Shares of Vodafone Idea Ltd jumped as much as 10% on Monday, hitting their highest levels since September 2024, after the Supreme Court allowed the Indian government to reassess the company’s adjusted gross revenue (AGR) dues.
The telecom stock crossed ₹10.50 per share in afternoon trade, reflecting renewed optimism over the company’s financial revival prospects.
The development follows Vodafone Idea’s recent petition challenging the Department of Telecommunications’ (DoT) demand for an additional ₹9,450 crore in AGR dues. The apex court clarified that any relief for the company will fall under the government’s policy discretion.
Earlier this year, the Indian government became the largest shareholder in Vodafone Idea, holding a 49% stake through a debt-to-equity swap, signaling its intent to support the financially stressed telecom operator.

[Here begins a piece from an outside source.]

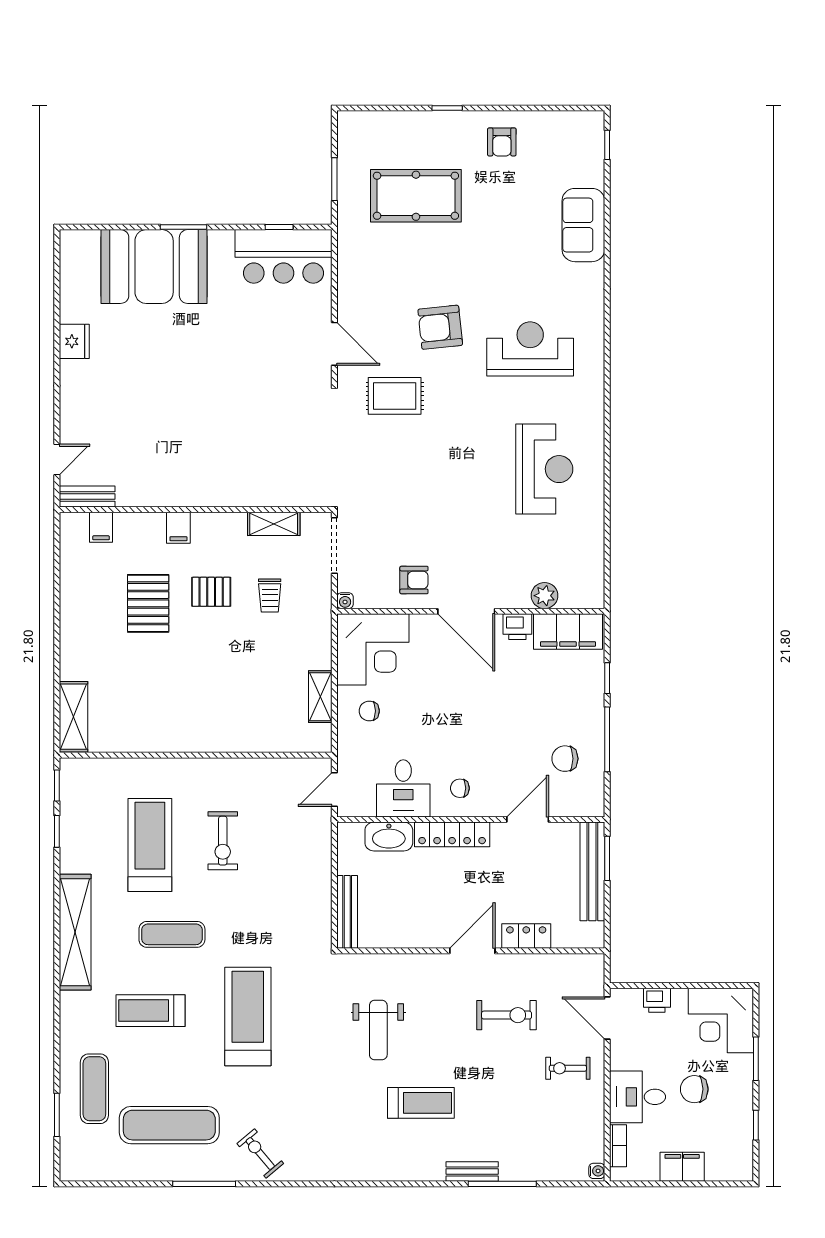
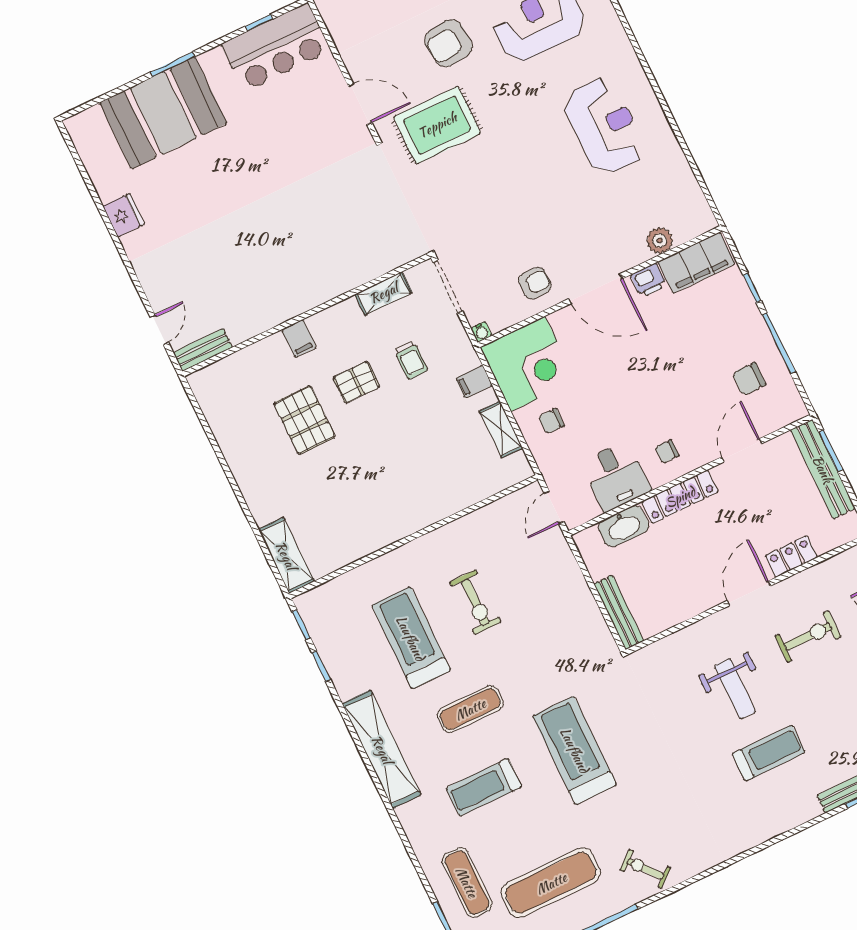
rug: (395, 396) -> (437, 125), width x1.36, depth x1.43
filing cabinet: (101, 527) -> (474, 382), moved, turned 90
weight bench: (378, 1030) -> (735, 689), moved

The Supreme Court’s order is seen as a significant breather for the company, paving the way for a potential restructuring of its AGR liabilities and reducing the immediate risk of bankruptcy.
However, Vodafone Idea continues to face major challenges, including high debt levels and a shrinking subscriber base. According to the latest TRAI data, the telecom firm lost over 3 lakh mobile users in August, highlighting ongoing operational pressures.
While the ruling boosts investor sentiment, the company’s full turnaround will depend on key factors such as subscriber retention, ARPU (average revenue per user) growth, and fresh capital infusion.
For now, Vodafone Idea’s revival story hinges on the government’s next steps regarding AGR relief and its ability to stabilize core business metrics.
Disclaimer: This article is for informational purposes only and does not constitute investment advice. Readers are advised to perform their own due diligence or consult a financial advisor before making any investment decisions.